Я помню с мучительной ясностью вечер, когда она умирала…
Тахту, на которой она лежала, подняли на кровлю, чтобы она могла полюбоваться горами и небом…
Гори засыпал, обвеянный крылом благоуханной восточной ночи… Спали розы, спали соловьи в рощах, спали руины таинственной крепости, спала Кура в своих берегах, и только, одна смерть бодрствовала, поджидая жертву.
Мама лежала с открытыми глазами, странно блестевшими среди наступающей темноты… Точно какой-то свет исходил из этих глаз и освещал ее лицо, обращенное к небу.
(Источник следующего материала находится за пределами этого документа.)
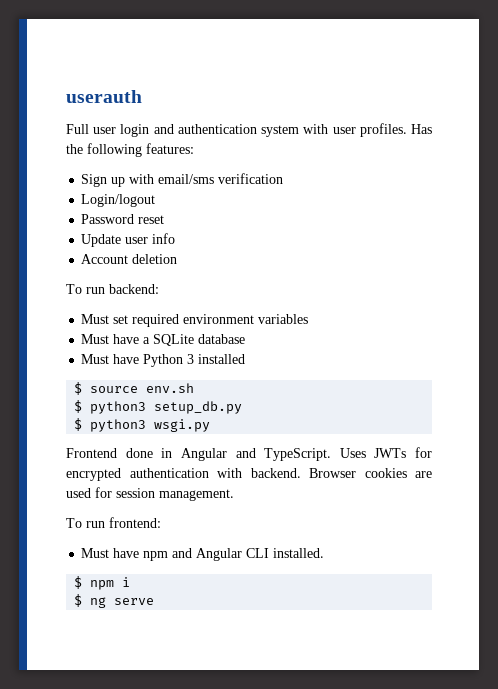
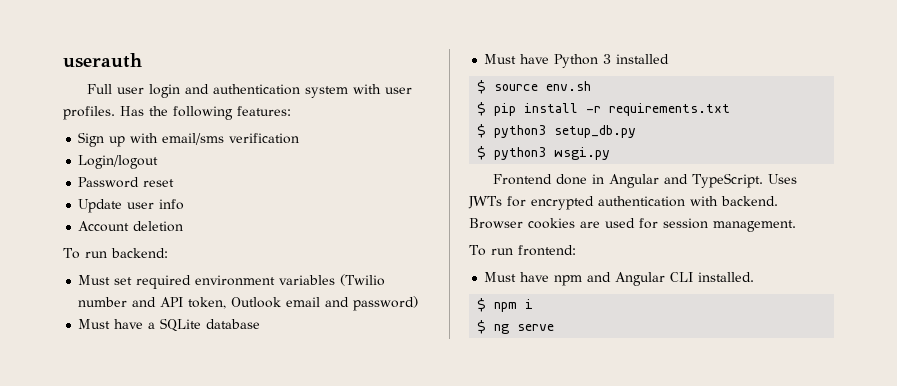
(309, 319) none -> [340,274,386,286] [78,296,419,311] (Twilio number and API token, Outlook email and password)
(195, 388) none -> [477,102,731,116] // $ pip install -r requirements.txt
Отец и я притихли у ее ног, боясь нарушить покой умирающей, но она сама поманила нас трепещущей рукой, а когда мы склонились к ее лицу, заговорила быстро, но тихо и чуть внятно:
– Я умираю… да, это так… я умираю… но мне не горько, не страшно… Я счастлива… я счастлива тем, что умираю христианкой… О, как хороша она – твоя вера, Георгий, – прибавила она, повернувшись в сторону моего отца, припавшего к ее изголовью, – и я удостоилась ее… Я христианка… я иду к моему Богу… Единственному и Великому… Не плачь, Георгий, береги Нину… я буду смотреть и любоваться вами… а потом… не скоро, да, но все же мы соединимся… Не плачьте… прощайте… до свиданья… Как жаль, что нет отца… Бэллы… Передайте им, что я их люблю… и прощаюсь с ними… Прощай и ты, Георгий, моя радость, спасибо тебе за счастье, которым ты одарил меня… Прощай, свет очей моих… Прощай, моя джаным… моя Нина… моя малюточка… Прощайте оба… не забывайте… черной розы…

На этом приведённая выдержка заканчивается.